Het beekdal was voor de Drentse boereneconomie van groot belang vanwege het groenland. Deels werd het als hooiland gebruikt, deels als weiland. In de vroege middeleeuwen werd er nog weinig gebruikgemaakt van de beekdalen. Het gebied langs de beken was vrijwel geheel begroeid met dicht elzenbroekbos. Deze moerasbossen werden in de loop van de tijd ontgonnen tot groenlanden.

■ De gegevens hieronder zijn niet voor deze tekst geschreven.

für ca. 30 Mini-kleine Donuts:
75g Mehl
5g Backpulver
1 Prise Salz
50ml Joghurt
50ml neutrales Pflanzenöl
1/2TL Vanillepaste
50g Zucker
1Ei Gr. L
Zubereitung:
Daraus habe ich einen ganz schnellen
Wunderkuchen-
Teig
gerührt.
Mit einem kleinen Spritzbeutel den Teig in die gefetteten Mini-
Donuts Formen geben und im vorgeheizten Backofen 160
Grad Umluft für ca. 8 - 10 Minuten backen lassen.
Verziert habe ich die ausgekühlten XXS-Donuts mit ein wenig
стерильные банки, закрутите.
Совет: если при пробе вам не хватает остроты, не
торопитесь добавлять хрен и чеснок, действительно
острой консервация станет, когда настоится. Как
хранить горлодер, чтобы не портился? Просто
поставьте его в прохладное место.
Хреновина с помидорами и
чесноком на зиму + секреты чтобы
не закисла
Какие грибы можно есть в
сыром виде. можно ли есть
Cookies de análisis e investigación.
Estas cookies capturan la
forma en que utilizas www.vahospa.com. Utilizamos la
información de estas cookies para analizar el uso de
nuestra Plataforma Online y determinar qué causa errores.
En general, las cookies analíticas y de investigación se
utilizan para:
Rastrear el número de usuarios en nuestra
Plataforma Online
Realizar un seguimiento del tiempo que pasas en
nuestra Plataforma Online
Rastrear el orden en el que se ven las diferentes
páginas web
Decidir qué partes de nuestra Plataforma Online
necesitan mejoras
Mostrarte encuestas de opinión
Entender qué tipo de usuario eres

Aanvankelijk waren de groenlanden gemeenschappelijk bezit van de boeren van het dorp. Vanaf de zeventiende eeuw gingen veel dorpen ertoe over het groenland te scheiden en aan individuele boeren toe te delen. Dat die verdeling toen al plaatsvond, illustreert het belang van de groenlanden. Veel hooi zorgde ervoor dat men ‘s winters een flinke veestapel kon aanhouden. Een voorbeeld van een streek met veel groenland is de benedenloop van de Reest in de buurt van de Wijk. De Reestlanden maakten de boeren hier welvarend.

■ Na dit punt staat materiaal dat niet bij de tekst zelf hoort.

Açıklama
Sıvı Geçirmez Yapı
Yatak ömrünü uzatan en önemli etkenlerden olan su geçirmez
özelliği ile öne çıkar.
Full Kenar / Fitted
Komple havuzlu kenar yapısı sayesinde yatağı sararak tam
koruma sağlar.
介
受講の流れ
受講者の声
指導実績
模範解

Het beheer van de groenlanden bestond uit het laten begrazen of het jaarlijks maaien en hooien. Bemesten deed men niet. Als de beek overstroomde, bleef een laagje vruchtbaar slib op het land achter. Naarmate de groenlanden langer in gebruik waren, werden ze steeds voedselarmer waardoor allerlei plantensoorten hier kansen kregen die elders geen voet aan de grond kregen. (Zie verder ook Beekdal, Boermarke, Esdorp, Houtwal)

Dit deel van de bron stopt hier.